Hi!
Oh, I didn’t know that setting affected hadd
and not the RDataFrame
, it was one of the recommendations that I had found previously but it hadn’t fixed the issue. At least now I know why (:
Also, I didn’t know I could create an RDF that way, seems definitely easier hehe (:
I’ve been working for a couple of days in this and still haven’t worked out yet a way to reproduce the same issue with the pseudodata for the MWE, although the graphs look pretty much the same. (Please find them attached in this CERNbox folder).
While trying to run my code again, now I get a different crash than originally reported. The stack is QUITE long (+3000 lines), but it reports:
*** Break *** segmentation violation
Fatal in <TBufferMerger>: TBufferMergerFiles must be destroyed before the server
aborting
which I hadn’t seen before.
I’m trying to see if the problem is from any of the gen_*
branches from my NTuple, this is the only thing I can see that is different from what I’m doing in the MWE. Sorry I can’t be of any more help ):
PS: This seems to have solved the issue, I’ll try to check the types of the branches to see what may be causing the eror.
Minimal Working Example
Here is a description of the current state of the MWE.
Pseudodata generation
The following code is used to generate a pseudo-data file:
rdf = ROOT.RDataFrame(int(args.nentries))
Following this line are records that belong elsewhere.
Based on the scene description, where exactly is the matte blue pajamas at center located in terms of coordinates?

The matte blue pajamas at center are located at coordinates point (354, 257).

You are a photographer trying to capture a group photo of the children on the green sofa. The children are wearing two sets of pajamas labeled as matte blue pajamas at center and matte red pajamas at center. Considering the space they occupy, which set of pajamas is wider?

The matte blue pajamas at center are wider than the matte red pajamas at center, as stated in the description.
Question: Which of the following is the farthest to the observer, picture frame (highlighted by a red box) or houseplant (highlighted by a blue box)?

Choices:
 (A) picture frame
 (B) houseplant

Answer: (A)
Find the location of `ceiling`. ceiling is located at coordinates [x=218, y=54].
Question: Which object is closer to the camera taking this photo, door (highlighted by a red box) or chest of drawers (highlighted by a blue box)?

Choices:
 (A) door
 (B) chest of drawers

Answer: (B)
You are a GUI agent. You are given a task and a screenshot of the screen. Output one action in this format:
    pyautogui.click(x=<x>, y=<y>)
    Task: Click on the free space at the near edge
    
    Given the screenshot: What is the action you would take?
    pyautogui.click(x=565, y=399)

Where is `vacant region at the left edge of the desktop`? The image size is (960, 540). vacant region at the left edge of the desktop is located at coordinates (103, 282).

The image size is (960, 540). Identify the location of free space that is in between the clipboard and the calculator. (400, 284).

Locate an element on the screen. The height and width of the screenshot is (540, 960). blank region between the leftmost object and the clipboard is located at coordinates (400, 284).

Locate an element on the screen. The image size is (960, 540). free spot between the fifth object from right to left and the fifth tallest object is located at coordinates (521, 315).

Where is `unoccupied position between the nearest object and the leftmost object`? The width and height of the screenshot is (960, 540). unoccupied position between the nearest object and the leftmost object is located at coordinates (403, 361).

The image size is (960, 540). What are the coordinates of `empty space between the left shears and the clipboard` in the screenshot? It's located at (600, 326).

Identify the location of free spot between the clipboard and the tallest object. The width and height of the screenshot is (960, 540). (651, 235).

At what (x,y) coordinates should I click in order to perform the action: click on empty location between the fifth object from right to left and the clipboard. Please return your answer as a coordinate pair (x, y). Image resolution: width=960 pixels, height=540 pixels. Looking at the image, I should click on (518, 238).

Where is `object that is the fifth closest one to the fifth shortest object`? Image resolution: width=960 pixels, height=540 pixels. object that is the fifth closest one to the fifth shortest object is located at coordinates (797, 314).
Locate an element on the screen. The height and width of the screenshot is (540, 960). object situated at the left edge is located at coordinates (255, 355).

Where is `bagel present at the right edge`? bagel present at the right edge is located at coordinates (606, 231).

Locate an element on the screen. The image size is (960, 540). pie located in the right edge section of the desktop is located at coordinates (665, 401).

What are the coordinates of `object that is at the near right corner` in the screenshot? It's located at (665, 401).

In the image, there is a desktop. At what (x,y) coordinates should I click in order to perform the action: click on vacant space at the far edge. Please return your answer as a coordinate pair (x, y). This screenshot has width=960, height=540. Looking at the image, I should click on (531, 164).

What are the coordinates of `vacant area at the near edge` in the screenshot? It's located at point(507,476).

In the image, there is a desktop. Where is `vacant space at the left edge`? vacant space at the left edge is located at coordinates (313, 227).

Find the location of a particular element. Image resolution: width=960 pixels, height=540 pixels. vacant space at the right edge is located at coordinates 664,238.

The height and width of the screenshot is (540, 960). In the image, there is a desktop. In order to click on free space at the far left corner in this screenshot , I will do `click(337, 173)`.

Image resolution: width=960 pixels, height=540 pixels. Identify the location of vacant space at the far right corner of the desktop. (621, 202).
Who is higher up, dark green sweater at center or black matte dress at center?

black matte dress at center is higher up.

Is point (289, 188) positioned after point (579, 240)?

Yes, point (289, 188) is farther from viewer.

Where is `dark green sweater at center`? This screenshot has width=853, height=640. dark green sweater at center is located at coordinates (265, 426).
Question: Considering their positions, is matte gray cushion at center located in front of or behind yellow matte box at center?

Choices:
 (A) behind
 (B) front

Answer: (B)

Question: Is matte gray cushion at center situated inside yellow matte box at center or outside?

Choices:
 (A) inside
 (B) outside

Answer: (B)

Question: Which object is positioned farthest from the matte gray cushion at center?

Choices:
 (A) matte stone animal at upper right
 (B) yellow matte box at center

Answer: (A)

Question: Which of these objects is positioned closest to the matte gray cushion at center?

ROOT.RDF.Experimental.AddProgressBar(rdf)
for i in range(nvectors):
rdf = rdf.Define(f"vec{i}", f"RandomVec({vector_size})")\
.Define(f"vec{i}_to_mask", f"RandomVec({vector_size})") \
.Define(f"vec{i}_to_select", f"RandomVec({vector_size})")
rdf.Snapshot('DDTree', str(temp_file))
where args.nentries
is the number of entries in the output, nvectors
is the number of vector columns that will be created, and vector_size
is the number of entries per vector.
The macro RandomVec
is defined as follows:
#include <ROOT/RVec.hxx>
#include <TRandom3.h>
#include <numeric>
ROOT::RVecD RandomVec(int length, double min_val = -999.0, double max_val = 999.0) {
static thread_local TRandom3 rng;
ROOT::RVecD vec(length);
for (int i = 0; i < length; i++) {
vec[i] = rng.Uniform(min_val, max_val);
}
return vec;
}
RDataFrame processing
A series of operations, similar in nature to those applied in my original code, are applied to this dataframe:
rdf = ROOT.RDataFrame('DDTree', str(temp_file))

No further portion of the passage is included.